Everyone loves free stuff but using credit cards for points is risky. Credit card points are free for the self-controlled and expensive for the impulsive and undisciplined. Credit card companies know that impulsive consumers abound, which is why they rarely lose money from all of the “free stuff” they give away.
The New York Times interviewed a 25-year-old marketer who uses her credit card to rack up on airline points. Though she never carries a balance from month to month, it is evident her habits have disadvantages,
Time magazines piled up around her apartment and gathered dust after she bought a subscription simply because it came with an offer for extra points. And she has increased the amount of time she spends shopping on the Internet because merchants offer incentives online for cardholders that are not available in stores.
The same article goes on to note that “economic and social science research suggests that consumers tend to spend more using plastic than they ever would with actual cash.”
We buy what we don’t need and justify it because we are getting points. We feel less guilt when we splurge with a credit card than when we spend cash. The reward of points eases our conscious concerning our frivolous spending. As the saying goes, nothing is free in life. Everything comes with a price. At the end of the day, the “free” plane ticket isn’t free after all.
“Credit Cards are great to have for ‘emergencies.’”
Emergencies can happen to anyone at anytime. Whether it’s job loss, an unexpected trip to the hospital, car repairs, or a major home repair, there is no limit on how much an emergency will cost. Many promote using credit cards for emergencies as responsible and reasonable. But there are flaws in this logic.
If you know you have a credit card for emergencies, you lose motivation to save money and build an emergency fund. The money you should have saved becomes money blown on things you don’t need. It’s more appealing to spend extra money instead of saving it for emergencies, especially if you know you have a credit card for those emergencies.

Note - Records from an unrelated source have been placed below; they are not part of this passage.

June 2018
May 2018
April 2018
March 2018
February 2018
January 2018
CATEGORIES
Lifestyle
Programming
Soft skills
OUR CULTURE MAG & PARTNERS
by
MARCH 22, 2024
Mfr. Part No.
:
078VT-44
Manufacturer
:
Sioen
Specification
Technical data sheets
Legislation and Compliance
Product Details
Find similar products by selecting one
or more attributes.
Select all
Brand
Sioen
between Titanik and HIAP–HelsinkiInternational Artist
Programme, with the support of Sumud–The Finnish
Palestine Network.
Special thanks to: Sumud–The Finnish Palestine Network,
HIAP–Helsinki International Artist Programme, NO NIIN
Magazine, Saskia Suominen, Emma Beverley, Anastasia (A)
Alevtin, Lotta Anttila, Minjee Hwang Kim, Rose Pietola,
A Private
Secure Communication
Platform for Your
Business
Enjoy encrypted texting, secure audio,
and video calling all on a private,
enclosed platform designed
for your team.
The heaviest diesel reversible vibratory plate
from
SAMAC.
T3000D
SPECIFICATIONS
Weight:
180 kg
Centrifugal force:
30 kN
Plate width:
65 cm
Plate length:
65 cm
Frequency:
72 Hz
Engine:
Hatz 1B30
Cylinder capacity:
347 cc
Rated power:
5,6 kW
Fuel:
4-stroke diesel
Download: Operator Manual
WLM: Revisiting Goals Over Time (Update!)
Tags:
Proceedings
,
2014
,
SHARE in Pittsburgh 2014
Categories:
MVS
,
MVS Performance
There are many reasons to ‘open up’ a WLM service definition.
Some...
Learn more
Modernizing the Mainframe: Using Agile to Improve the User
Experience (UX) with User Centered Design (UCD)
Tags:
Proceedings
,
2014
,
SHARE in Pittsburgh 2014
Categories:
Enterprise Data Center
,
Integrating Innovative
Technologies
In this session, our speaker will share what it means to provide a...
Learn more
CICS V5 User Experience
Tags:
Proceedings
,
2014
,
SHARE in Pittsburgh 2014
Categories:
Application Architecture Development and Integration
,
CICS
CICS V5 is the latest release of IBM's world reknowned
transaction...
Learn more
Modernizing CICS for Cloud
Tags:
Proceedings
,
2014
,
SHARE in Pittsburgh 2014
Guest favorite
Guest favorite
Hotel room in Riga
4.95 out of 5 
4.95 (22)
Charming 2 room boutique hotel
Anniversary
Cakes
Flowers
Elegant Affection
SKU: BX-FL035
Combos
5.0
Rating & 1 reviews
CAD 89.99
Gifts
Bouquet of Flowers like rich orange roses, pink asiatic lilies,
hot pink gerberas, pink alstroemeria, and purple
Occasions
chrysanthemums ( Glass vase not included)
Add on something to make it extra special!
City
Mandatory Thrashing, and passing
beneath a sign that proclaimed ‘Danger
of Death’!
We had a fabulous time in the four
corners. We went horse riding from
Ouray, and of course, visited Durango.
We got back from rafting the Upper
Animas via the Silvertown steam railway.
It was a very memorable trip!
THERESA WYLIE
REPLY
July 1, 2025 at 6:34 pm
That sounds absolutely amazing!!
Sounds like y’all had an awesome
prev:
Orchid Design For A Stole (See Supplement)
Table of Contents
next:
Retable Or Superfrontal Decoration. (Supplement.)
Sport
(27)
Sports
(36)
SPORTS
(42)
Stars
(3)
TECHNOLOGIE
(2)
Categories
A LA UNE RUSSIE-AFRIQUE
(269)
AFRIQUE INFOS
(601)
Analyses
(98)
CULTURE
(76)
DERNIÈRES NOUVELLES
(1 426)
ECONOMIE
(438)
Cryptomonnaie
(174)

Furthermore, you’re placing yourself at risk of paying more than you would have paid if you had used cash. A $3,000 emergency on a credit card with a 25% interest rate can quickly get out of hand. Now your revolving debt is a new emergency.
Finally, inconveniences become emergencies. When I was in college, I had an awful lot of so-called “emergencies.” Hunger pangs became emergencies. Boredom became emergencies. It’s so easy to swipe for so-called emergencies today and forget that a bill is coming tomorrow.
The Exception, Not the Rule
Using a credit card for the purposes above and paying your card off every month works for some people, but they are the exception, not the rule. How do I know this? In our office, we like to say, “Follow the money.”
Have you ever wondered how creditors make so much money? They have overhead costs and employees they have to pay — not to mention the free stuff. If the majority of people used credit cards correctly, creditors would close their businesses. The reason they aren’t losing money is that they know most people don’t use credit cards responsibly. Most Americans carry a balance forward each month, and creditors earn 22-27% on that money. Or we buy things we don’t need. Both benefit credit card companies.